Temperature dependence of electroplastic effect on reducing the ultimate stress in Ti–6Al–2Zr–1Mo–1V alloy during tension

Abstract

To investigate the electroplastic effect of Ti–6Al–2Zr–1Mo–1V alloy (TA15 alloy) at different temperatures, the uniaxial tension tests assisted with the pulsed current and temperature matched tension tests without current were performed at the temperature ranging from 200 °C to 800 °C in this study. The results demonstrated that the electroplastic effect of TA15 alloy became appreciable as the temperature approached 600 °C, namely that the pulsed current contributed about 12% reduction in ultimate stress with respect to that of temperature matched test when the temperature was higher than 600 °C. The microstructure observation showed that the pulsed current reduced the ultimate stress by enhancing dislocation recovery and α→β phase transformation. These electroplastic effects for reducing the ultimate stress were related on temperature.
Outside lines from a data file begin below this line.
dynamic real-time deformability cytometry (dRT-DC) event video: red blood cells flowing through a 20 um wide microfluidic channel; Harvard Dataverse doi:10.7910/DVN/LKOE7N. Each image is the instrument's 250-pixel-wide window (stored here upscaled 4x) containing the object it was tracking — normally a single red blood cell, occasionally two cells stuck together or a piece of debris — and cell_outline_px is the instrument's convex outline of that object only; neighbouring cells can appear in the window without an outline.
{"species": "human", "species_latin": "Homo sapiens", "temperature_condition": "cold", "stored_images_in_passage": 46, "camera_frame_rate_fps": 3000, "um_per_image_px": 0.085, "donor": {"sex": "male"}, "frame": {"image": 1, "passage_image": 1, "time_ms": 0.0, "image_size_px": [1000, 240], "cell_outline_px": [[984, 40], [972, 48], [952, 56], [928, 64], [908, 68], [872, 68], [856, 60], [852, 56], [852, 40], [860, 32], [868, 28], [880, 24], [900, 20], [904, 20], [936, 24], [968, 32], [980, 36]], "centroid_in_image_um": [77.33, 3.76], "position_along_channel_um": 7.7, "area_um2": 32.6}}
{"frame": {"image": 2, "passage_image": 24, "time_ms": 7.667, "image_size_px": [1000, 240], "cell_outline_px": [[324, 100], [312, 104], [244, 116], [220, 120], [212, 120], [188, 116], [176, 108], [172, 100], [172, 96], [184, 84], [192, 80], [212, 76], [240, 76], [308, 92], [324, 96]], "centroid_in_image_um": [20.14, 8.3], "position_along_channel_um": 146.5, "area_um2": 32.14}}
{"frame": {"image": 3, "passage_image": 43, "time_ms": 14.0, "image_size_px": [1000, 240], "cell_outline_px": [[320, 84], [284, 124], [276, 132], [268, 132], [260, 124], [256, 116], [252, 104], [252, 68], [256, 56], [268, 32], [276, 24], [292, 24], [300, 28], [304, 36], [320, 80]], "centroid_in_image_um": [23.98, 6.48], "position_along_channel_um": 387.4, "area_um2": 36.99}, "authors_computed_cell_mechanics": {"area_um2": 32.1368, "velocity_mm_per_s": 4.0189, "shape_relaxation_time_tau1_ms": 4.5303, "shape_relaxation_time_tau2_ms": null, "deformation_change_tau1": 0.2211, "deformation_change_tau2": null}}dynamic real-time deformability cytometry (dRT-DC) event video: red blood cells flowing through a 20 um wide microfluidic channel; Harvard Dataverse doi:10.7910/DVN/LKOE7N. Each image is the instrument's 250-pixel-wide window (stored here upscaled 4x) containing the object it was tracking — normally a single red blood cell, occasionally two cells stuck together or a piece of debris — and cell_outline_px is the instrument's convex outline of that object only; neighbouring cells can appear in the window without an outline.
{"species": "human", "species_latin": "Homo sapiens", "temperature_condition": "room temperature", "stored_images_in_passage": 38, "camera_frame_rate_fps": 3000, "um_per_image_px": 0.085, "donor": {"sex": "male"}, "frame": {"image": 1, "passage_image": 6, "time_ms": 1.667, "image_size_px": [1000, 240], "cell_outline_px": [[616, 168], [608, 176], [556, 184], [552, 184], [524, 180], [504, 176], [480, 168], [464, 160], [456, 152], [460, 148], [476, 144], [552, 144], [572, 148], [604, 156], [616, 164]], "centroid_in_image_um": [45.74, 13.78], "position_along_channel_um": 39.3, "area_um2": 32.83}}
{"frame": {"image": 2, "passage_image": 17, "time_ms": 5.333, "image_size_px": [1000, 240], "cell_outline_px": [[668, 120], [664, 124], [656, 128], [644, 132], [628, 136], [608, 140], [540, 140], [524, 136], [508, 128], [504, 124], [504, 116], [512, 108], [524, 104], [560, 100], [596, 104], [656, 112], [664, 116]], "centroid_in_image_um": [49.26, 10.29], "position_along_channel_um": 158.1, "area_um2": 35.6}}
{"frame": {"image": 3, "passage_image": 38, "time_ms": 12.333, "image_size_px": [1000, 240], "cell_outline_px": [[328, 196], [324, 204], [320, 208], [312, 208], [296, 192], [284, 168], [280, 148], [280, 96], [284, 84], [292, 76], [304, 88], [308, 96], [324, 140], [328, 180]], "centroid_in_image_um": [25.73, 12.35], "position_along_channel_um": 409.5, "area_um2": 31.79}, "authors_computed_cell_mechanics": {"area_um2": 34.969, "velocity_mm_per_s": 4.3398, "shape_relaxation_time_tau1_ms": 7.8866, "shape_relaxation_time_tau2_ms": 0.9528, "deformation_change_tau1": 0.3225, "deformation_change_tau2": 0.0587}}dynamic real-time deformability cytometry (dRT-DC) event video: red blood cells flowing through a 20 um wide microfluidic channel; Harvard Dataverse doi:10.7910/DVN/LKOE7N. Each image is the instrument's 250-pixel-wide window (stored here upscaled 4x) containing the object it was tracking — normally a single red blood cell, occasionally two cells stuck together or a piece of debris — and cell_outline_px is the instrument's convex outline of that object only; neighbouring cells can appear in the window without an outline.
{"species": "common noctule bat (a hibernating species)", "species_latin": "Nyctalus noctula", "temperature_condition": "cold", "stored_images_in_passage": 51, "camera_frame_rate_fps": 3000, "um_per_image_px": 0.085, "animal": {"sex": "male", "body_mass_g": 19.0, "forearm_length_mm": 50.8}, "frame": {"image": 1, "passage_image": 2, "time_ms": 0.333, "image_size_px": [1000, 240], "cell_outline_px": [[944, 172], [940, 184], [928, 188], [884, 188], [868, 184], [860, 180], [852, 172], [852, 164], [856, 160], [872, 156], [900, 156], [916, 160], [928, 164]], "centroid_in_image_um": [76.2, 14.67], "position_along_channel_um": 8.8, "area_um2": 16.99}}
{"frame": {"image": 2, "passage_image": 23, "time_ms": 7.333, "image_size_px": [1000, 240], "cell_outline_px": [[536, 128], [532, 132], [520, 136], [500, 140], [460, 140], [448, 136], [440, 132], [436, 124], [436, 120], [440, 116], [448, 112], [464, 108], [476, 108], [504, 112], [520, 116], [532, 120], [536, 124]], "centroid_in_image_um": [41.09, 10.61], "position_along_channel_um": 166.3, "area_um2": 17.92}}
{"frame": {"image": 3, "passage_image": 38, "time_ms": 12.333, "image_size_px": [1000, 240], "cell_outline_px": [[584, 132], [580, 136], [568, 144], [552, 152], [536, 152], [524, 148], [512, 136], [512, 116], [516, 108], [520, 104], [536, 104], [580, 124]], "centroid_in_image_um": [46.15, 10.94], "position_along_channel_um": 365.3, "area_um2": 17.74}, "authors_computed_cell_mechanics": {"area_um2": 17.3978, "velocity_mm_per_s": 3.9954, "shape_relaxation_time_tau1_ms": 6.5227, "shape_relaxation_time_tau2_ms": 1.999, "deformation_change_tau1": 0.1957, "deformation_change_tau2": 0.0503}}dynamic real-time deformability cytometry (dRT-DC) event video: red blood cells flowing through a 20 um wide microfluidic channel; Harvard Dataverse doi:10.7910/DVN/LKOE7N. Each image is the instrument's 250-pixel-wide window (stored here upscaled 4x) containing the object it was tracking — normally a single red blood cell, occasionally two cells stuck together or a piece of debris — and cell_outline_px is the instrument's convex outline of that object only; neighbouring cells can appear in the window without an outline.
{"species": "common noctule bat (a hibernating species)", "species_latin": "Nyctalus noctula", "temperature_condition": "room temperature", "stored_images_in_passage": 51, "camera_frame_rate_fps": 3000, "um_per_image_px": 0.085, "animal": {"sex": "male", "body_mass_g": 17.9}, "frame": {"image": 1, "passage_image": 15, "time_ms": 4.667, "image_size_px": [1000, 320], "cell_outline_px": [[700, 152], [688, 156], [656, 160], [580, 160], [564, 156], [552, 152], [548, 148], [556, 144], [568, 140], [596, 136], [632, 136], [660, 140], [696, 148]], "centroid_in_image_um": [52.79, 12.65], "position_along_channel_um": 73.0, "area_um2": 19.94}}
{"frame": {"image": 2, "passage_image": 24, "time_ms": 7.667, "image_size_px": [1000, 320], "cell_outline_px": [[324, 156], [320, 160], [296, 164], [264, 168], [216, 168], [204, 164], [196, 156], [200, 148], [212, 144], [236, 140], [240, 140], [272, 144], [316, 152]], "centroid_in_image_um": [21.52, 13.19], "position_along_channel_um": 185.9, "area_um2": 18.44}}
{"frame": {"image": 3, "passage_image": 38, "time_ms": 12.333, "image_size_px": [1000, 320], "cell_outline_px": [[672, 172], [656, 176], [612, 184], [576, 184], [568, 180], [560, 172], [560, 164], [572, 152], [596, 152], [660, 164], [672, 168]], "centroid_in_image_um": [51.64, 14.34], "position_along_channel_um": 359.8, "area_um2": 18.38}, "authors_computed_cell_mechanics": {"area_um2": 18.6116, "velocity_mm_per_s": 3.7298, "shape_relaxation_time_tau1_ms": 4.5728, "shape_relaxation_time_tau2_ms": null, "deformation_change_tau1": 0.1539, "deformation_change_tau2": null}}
When the temperature was higher than 700 °C, the effect of pulsed current on ultimate stress drop changed from promoting dislocation motion to accelerating the nucleation and growth of softer β phase by accelerating the diffusion of Mo, V elements enriched in the β phase. The electroplastic mechanism was considered as the ‘local heat spot’. The higher energy surrounding the defects could reduce a resistance to move an ion core for titanium, which may have a significant effect on dislocation motion and element diffusion promoted by pulsed current.